>> begin Data section
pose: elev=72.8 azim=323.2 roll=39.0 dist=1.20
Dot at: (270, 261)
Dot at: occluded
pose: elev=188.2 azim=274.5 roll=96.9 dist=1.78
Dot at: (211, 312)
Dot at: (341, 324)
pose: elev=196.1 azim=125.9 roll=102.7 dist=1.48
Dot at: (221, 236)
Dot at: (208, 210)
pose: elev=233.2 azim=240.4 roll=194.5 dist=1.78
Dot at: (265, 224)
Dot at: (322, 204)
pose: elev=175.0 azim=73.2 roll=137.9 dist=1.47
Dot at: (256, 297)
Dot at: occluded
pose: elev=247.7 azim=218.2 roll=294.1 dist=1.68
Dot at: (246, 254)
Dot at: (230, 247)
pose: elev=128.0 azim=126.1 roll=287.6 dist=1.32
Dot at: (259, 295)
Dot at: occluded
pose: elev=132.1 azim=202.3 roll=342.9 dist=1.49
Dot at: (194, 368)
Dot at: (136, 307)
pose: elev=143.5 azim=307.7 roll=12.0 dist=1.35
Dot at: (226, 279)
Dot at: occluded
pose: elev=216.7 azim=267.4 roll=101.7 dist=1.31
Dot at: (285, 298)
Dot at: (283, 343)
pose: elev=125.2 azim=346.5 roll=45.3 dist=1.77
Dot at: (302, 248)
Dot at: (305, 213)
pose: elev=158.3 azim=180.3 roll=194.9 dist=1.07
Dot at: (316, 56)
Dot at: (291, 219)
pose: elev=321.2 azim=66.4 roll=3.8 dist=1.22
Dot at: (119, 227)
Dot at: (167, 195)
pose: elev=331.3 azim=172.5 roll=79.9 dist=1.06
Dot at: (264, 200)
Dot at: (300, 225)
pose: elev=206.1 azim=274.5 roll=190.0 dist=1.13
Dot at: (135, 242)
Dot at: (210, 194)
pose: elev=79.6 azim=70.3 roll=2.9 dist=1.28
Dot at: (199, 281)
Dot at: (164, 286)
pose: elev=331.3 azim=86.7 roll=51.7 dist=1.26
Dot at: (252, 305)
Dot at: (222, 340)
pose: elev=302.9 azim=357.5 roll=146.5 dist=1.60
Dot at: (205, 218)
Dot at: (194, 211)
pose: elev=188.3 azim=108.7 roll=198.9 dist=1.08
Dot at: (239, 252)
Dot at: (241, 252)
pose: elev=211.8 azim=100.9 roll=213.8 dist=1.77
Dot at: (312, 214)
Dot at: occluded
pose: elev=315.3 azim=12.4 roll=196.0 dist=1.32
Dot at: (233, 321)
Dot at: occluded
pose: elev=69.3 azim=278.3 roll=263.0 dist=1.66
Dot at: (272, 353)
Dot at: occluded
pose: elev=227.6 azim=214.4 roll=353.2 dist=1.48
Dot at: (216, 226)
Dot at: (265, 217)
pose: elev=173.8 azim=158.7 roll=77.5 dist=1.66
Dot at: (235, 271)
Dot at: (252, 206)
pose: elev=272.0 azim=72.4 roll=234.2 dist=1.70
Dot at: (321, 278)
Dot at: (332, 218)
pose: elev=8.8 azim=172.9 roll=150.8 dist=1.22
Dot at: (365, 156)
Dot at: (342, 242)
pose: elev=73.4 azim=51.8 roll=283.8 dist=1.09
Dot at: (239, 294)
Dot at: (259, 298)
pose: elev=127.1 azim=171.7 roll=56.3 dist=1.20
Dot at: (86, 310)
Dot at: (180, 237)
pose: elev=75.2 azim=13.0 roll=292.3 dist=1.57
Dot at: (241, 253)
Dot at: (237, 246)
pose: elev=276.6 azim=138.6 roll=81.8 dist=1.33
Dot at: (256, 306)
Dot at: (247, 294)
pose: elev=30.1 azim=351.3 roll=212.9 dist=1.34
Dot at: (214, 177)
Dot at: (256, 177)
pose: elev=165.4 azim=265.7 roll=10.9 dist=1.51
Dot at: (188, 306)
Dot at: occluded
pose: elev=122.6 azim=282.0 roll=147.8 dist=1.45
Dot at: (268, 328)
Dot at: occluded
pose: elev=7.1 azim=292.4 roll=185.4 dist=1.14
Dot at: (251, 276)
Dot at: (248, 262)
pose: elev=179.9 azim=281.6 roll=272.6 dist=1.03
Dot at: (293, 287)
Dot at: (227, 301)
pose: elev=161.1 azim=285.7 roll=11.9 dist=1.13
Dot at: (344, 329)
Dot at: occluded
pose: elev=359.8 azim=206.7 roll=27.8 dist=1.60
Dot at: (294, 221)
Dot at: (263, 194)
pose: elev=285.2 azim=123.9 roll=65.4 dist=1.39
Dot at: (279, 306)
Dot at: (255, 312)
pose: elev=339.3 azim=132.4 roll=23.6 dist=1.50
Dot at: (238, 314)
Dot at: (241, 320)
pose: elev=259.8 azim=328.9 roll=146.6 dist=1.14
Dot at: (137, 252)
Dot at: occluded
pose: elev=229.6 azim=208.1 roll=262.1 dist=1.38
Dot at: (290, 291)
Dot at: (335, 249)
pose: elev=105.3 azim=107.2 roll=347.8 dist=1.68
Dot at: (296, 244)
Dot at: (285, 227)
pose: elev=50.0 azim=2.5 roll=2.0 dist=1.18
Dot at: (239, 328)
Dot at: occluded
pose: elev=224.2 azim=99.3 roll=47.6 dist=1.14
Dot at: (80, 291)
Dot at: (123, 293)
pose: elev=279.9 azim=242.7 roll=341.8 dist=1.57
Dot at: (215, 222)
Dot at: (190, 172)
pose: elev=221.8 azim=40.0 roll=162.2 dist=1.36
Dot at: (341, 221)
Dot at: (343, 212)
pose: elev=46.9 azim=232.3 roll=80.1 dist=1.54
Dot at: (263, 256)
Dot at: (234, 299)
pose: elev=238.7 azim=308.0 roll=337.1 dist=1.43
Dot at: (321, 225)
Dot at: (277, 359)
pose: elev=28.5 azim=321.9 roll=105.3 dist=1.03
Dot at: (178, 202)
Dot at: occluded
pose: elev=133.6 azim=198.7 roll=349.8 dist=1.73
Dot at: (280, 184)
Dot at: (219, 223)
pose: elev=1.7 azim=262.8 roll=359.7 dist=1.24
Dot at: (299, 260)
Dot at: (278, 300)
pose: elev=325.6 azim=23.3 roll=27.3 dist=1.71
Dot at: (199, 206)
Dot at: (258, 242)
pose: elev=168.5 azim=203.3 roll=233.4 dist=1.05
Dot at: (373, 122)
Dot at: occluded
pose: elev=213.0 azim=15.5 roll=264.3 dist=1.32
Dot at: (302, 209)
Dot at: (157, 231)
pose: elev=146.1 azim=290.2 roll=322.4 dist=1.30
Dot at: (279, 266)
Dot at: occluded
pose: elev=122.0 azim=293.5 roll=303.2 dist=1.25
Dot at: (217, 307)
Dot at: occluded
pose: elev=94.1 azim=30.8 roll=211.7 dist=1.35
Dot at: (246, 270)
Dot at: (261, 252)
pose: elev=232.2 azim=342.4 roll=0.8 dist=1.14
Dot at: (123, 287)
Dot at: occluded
>> end Data section
- **Problem to solve**: Recast the data above as a Markdown table with two columns, n for the row number and Line for the line, omitting blank lines.

- **Written answer**:
| n | Line |
|---|---|
| 1 | pose: elev=72.8 azim=323.2 roll=39.0 dist=1.20 |
| 2 | Dot at: (270, 261) |
| 3 | Dot at: occluded |
| 4 | pose: elev=188.2 azim=274.5 roll=96.9 dist=1.78 |
| 5 | Dot at: (211, 312) |
| 6 | Dot at: (341, 324) |
| 7 | pose: elev=196.1 azim=125.9 roll=102.7 dist=1.48 |
| 8 | Dot at: (221, 236) |
| 9 | Dot at: (208, 210) |
| 10 | pose: elev=233.2 azim=240.4 roll=194.5 dist=1.78 |
| 11 | Dot at: (265, 224) |
| 12 | Dot at: (322, 204) |
| 13 | pose: elev=175.0 azim=73.2 roll=137.9 dist=1.47 |
| 14 | Dot at: (256, 297) |
| 15 | Dot at: occluded |
| 16 | pose: elev=247.7 azim=218.2 roll=294.1 dist=1.68 |
| 17 | Dot at: (246, 254) |
| 18 | Dot at: (230, 247) |
| 19 | pose: elev=128.0 azim=126.1 roll=287.6 dist=1.32 |
| 20 | Dot at: (259, 295) |
| 21 | Dot at: occluded |
| 22 | pose: elev=132.1 azim=202.3 roll=342.9 dist=1.49 |
| 23 | Dot at: (194, 368) |
| 24 | Dot at: (136, 307) |
| 25 | pose: elev=143.5 azim=307.7 roll=12.0 dist=1.35 |
| 26 | Dot at: (226, 279) |
| 27 | Dot at: occluded |
| 28 | pose: elev=216.7 azim=267.4 roll=101.7 dist=1.31 |
| 29 | Dot at: (285, 298) |
| 30 | Dot at: (283, 343) |
| 31 | pose: elev=125.2 azim=346.5 roll=45.3 dist=1.77 |
| 32 | Dot at: (302, 248) |
| 33 | Dot at: (305, 213) |
| 34 | pose: elev=158.3 azim=180.3 roll=194.9 dist=1.07 |
| 35 | Dot at: (316, 56) |
| 36 | Dot at: (291, 219) |
| 37 | pose: elev=321.2 azim=66.4 roll=3.8 dist=1.22 |
| 38 | Dot at: (119, 227) |
| 39 | Dot at: (167, 195) |
| 40 | pose: elev=331.3 azim=172.5 roll=79.9 dist=1.06 |
| 41 | Dot at: (264, 200) |
| 42 | Dot at: (300, 225) |
| 43 | pose: elev=206.1 azim=274.5 roll=190.0 dist=1.13 |
| 44 | Dot at: (135, 242) |
| 45 | Dot at: (210, 194) |
| 46 | pose: elev=79.6 azim=70.3 roll=2.9 dist=1.28 |
| 47 | Dot at: (199, 281) |
| 48 | Dot at: (164, 286) |
| 49 | pose: elev=331.3 azim=86.7 roll=51.7 dist=1.26 |
| 50 | Dot at: (252, 305) |
| 51 | Dot at: (222, 340) |
| 52 | pose: elev=302.9 azim=357.5 roll=146.5 dist=1.60 |
| 53 | Dot at: (205, 218) |
| 54 | Dot at: (194, 211) |
| 55 | pose: elev=188.3 azim=108.7 roll=198.9 dist=1.08 |
| 56 | Dot at: (239, 252) |
| 57 | Dot at: (241, 252) |
| 58 | pose: elev=211.8 azim=100.9 roll=213.8 dist=1.77 |
| 59 | Dot at: (312, 214) |
| 60 | Dot at: occluded |
| 61 | pose: elev=315.3 azim=12.4 roll=196.0 dist=1.32 |
| 62 | Dot at: (233, 321) |
| 63 | Dot at: occluded |
| 64 | pose: elev=69.3 azim=278.3 roll=263.0 dist=1.66 |
| 65 | Dot at: (272, 353) |
| 66 | Dot at: occluded |
| 67 | pose: elev=227.6 azim=214.4 roll=353.2 dist=1.48 |
| 68 | Dot at: (216, 226) |
| 69 | Dot at: (265, 217) |
| 70 | pose: elev=173.8 azim=158.7 roll=77.5 dist=1.66 |
| 71 | Dot at: (235, 271) |
| 72 | Dot at: (252, 206) |
| 73 | pose: elev=272.0 azim=72.4 roll=234.2 dist=1.70 |
| 74 | Dot at: (321, 278) |
| 75 | Dot at: (332, 218) |
| 76 | pose: elev=8.8 azim=172.9 roll=150.8 dist=1.22 |
| 77 | Dot at: (365, 156) |
| 78 | Dot at: (342, 242) |
| 79 | pose: elev=73.4 azim=51.8 roll=283.8 dist=1.09 |
| 80 | Dot at: (239, 294) |
| 81 | Dot at: (259, 298) |
| 82 | pose: elev=127.1 azim=171.7 roll=56.3 dist=1.20 |
| 83 | Dot at: (86, 310) |
| 84 | Dot at: (180, 237) |
| 85 | pose: elev=75.2 azim=13.0 roll=292.3 dist=1.57 |
| 86 | Dot at: (241, 253) |
| 87 | Dot at: (237, 246) |
| 88 | pose: elev=276.6 azim=138.6 roll=81.8 dist=1.33 |
| 89 | Dot at: (256, 306) |
| 90 | Dot at: (247, 294) |
| 91 | pose: elev=30.1 azim=351.3 roll=212.9 dist=1.34 |
| 92 | Dot at: (214, 177) |
| 93 | Dot at: (256, 177) |
| 94 | pose: elev=165.4 azim=265.7 roll=10.9 dist=1.51 |
| 95 | Dot at: (188, 306) |
| 96 | Dot at: occluded |
| 97 | pose: elev=122.6 azim=282.0 roll=147.8 dist=1.45 |
| 98 | Dot at: (268, 328) |
| 99 | Dot at: occluded |
| 100 | pose: elev=7.1 azim=292.4 roll=185.4 dist=1.14 |
| 101 | Dot at: (251, 276) |
| 102 | Dot at: (248, 262) |
| 103 | pose: elev=179.9 azim=281.6 roll=272.6 dist=1.03 |
| 104 | Dot at: (293, 287) |
| 105 | Dot at: (227, 301) |
| 106 | pose: elev=161.1 azim=285.7 roll=11.9 dist=1.13 |
| 107 | Dot at: (344, 329) |
| 108 | Dot at: occluded |
| 109 | pose: elev=359.8 azim=206.7 roll=27.8 dist=1.60 |
| 110 | Dot at: (294, 221) |
| 111 | Dot at: (263, 194) |
| 112 | pose: elev=285.2 azim=123.9 roll=65.4 dist=1.39 |
| 113 | Dot at: (279, 306) |
| 114 | Dot at: (255, 312) |
| 115 | pose: elev=339.3 azim=132.4 roll=23.6 dist=1.50 |
| 116 | Dot at: (238, 314) |
| 117 | Dot at: (241, 320) |
| 118 | pose: elev=259.8 azim=328.9 roll=146.6 dist=1.14 |
| 119 | Dot at: (137, 252) |
| 120 | Dot at: occluded |
| 121 | pose: elev=229.6 azim=208.1 roll=262.1 dist=1.38 |
| 122 | Dot at: (290, 291) |
| 123 | Dot at: (335, 249) |
| 124 | pose: elev=105.3 azim=107.2 roll=347.8 dist=1.68 |
| 125 | Dot at: (296, 244) |
| 126 | Dot at: (285, 227) |
| 127 | pose: elev=50.0 azim=2.5 roll=2.0 dist=1.18 |
| 128 | Dot at: (239, 328) |
| 129 | Dot at: occluded |
| 130 | pose: elev=224.2 azim=99.3 roll=47.6 dist=1.14 |
| 131 | Dot at: (80, 291) |
| 132 | Dot at: (123, 293) |
| 133 | pose: elev=279.9 azim=242.7 roll=341.8 dist=1.57 |
| 134 | Dot at: (215, 222) |
| 135 | Dot at: (190, 172) |
| 136 | pose: elev=221.8 azim=40.0 roll=162.2 dist=1.36 |
| 137 | Dot at: (341, 221) |
| 138 | Dot at: (343, 212) |
| 139 | pose: elev=46.9 azim=232.3 roll=80.1 dist=1.54 |
| 140 | Dot at: (263, 256) |
| 141 | Dot at: (234, 299) |
| 142 | pose: elev=238.7 azim=308.0 roll=337.1 dist=1.43 |
| 143 | Dot at: (321, 225) |
| 144 | Dot at: (277, 359) |
| 145 | pose: elev=28.5 azim=321.9 roll=105.3 dist=1.03 |
| 146 | Dot at: (178, 202) |
| 147 | Dot at: occluded |
| 148 | pose: elev=133.6 azim=198.7 roll=349.8 dist=1.73 |
| 149 | Dot at: (280, 184) |
| 150 | Dot at: (219, 223) |
| 151 | pose: elev=1.7 azim=262.8 roll=359.7 dist=1.24 |
| 152 | Dot at: (299, 260) |
| 153 | Dot at: (278, 300) |
| 154 | pose: elev=325.6 azim=23.3 roll=27.3 dist=1.71 |
| 155 | Dot at: (199, 206) |
| 156 | Dot at: (258, 242) |
| 157 | pose: elev=168.5 azim=203.3 roll=233.4 dist=1.05 |
| 158 | Dot at: (373, 122) |
| 159 | Dot at: occluded |
| 160 | pose: elev=213.0 azim=15.5 roll=264.3 dist=1.32 |
| 161 | Dot at: (302, 209) |
| 162 | Dot at: (157, 231) |
| 163 | pose: elev=146.1 azim=290.2 roll=322.4 dist=1.30 |
| 164 | Dot at: (279, 266) |
| 165 | Dot at: occluded |
| 166 | pose: elev=122.0 azim=293.5 roll=303.2 dist=1.25 |
| 167 | Dot at: (217, 307) |
| 168 | Dot at: occluded |
| 169 | pose: elev=94.1 azim=30.8 roll=211.7 dist=1.35 |
| 170 | Dot at: (246, 270) |
| 171 | Dot at: (261, 252) |
| 172 | pose: elev=232.2 azim=342.4 roll=0.8 dist=1.14 |
| 173 | Dot at: (123, 287) |
| 174 | Dot at: occluded |